Even though that particular struggle ended, the emotional side of it can still feel so raw. I can feel the pain and hurt of someone going through what I did. On Mother's days, I can always see into the eyes of a suffering woman, even behind the smile. It's not a feeling that I think I will ever forget.
I wanted to share an article from the Ensign Magazine. It is entitled Faith and Infertility. It shares stories from 4 couples that have struggled.
You can find the article HERE
A portion of one lady's experience:
“I
felt lost for a long time. I felt I had no purpose. That’s the ultimate
goal, isn’t it, to get married and have a family? I still knew I was a
daughter of God, but I hated that I couldn’t be a co-creator with Him. I
felt broken, like I wasn’t a real woman.”
Brenda
tried “swimming through” her grief for several months and even years.

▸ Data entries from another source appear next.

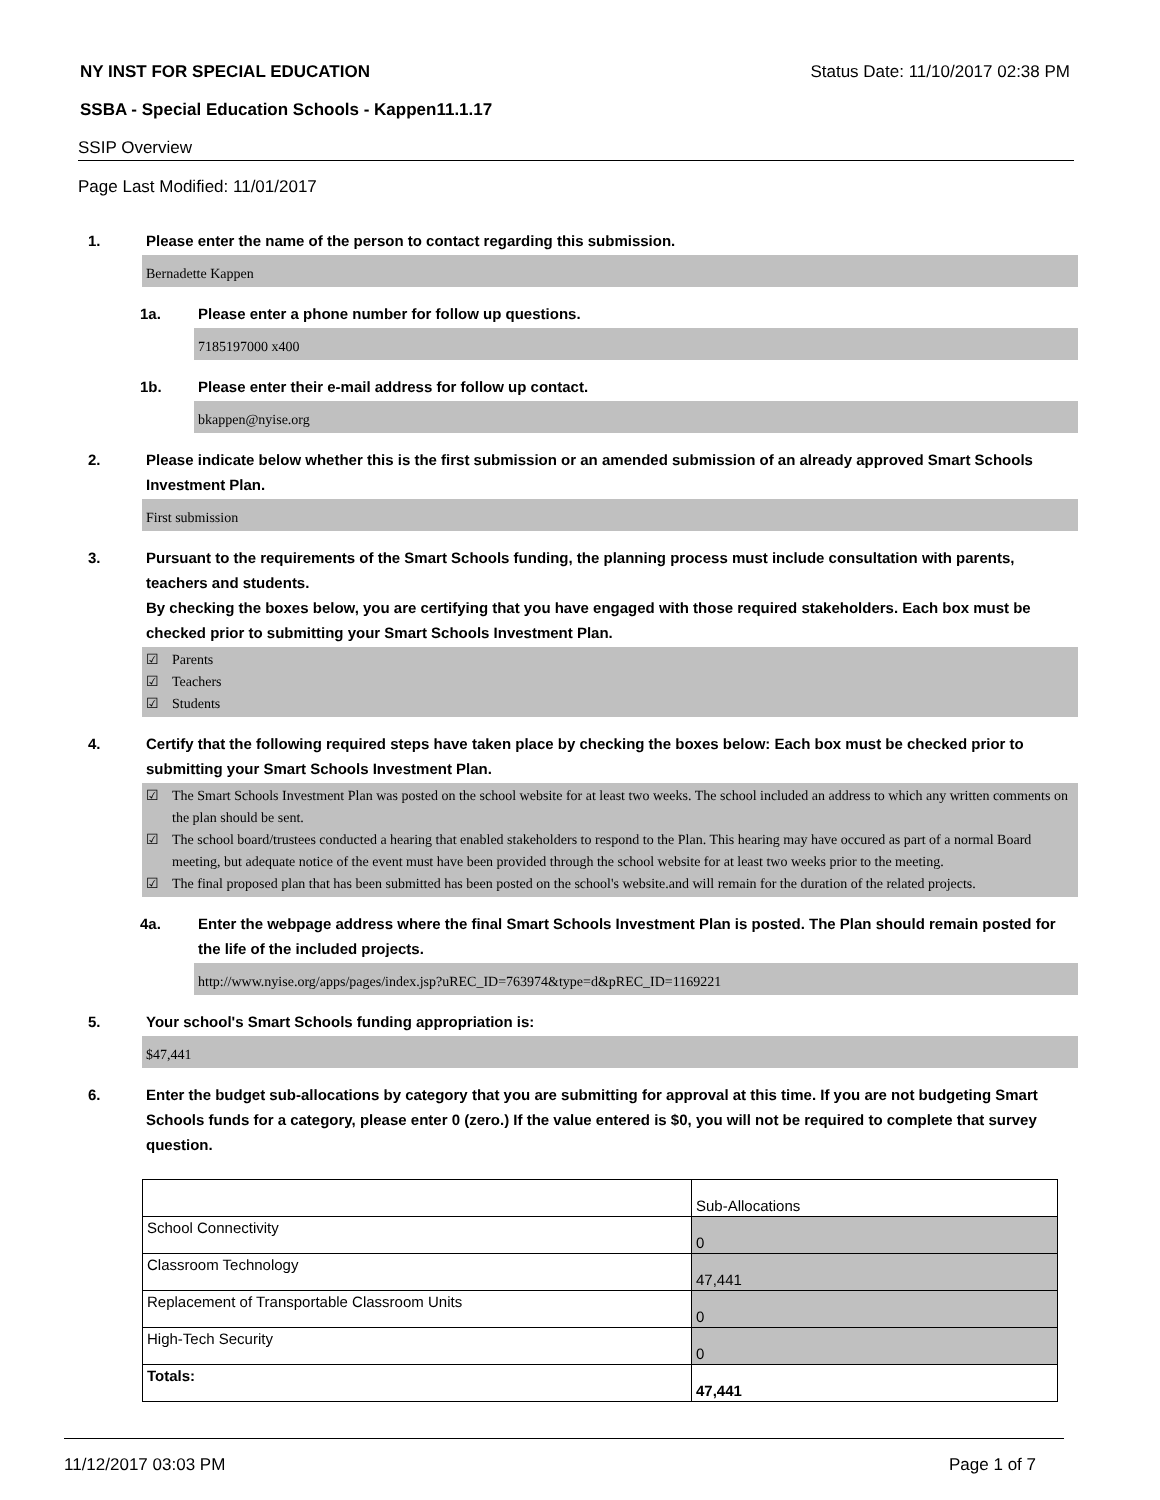NY INST FOR SPECIAL EDUCATION Status Date: 11/10/2017 02:38 PM
SSBA - Special Education Schools - Kappen11.1.17
SSIP Overview
Page Last Modified: 11/01/2017
1. Please enter the name of the person to contact regarding this submission.
Bernadette Kappen
1a. Please enter a phone number for follow up questions.
7185197000 x400
1b. Please enter their e-mail address for follow up contact.
bkappen@nyise.org
2. Please indicate below whether this is the first submission or an amended submission of an already approved Smart Schools Investment Plan.
First submission
3. Pursuant to the requirements of the Smart Schools funding, the planning process must include consultation with parents, teachers and students.
By checking the boxes below, you are certifying that you have engaged with those required stakeholders. Each box must be checked prior to submitting your Smart Schools Investment Plan.
☑ Parents
☑ Teachers
☑ Students
4. Certify that the following required steps have taken place by checking the boxes below: Each box must be checked prior to submitting your Smart Schools Investment Plan.
☑ The Smart Schools Investment Plan was posted on the school website for at least two weeks. The school included an address to which any written comments on the plan should be sent.
☑ The school board/trustees conducted a hearing that enabled stakeholders to respond to the Plan. This hearing may have occured as part of a normal Board meeting, but adequate notice of the event must have been provided through the school website for at least two weeks prior to the meeting.
☑ The final proposed plan that has been submitted has been posted on the school's website.and will remain for the duration of the related projects.
4a. Enter the webpage address where the final Smart Schools Investment Plan is posted. The Plan should remain posted for the life of the included projects.
http://www.nyise.org/apps/pages/index.jsp?uREC_ID=763974&type=d&pREC_ID=1169221
5. Your school's Smart Schools funding appropriation is:
$47,441
6. Enter the budget sub-allocations by category that you are submitting for approval at this time. If you are not budgeting Smart Schools funds for a category, please enter 0 (zero.) If the value entered is $0, you will not be required to complete that survey question.
| | Sub-Allocations |
| School Connectivity | 0 |
| Classroom Technology | 47,441 |
| Replacement of Transportable Classroom Units | 0 |
| High-Tech Security | 0 |
| Totals: | 47,441 |
11/12/2017 03:03 PM Page 1 of 7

At one point, it became so severe that she felt prompted to seek
professional counseling.
“I
realized the grief was inhibiting my progression,” she says. She asked
Heavenly Father to guide her in a search for the right counselor and
began meeting with one who was able to offer the help Brenda needed.
“As
I went to my appointments and continued to do my homework [usually
assigned reading], my heart was being prepared for healing,” Brenda
recalls. “Many of my fears and pains started to subside, and a new
person was emerging.”
If you are struggling with infertility, remember to trust in the Lord and in His plan and in His timing. He does have a plan for us, and sometimes (usually) we have to struggle before it is revealed to us. Hope is always there!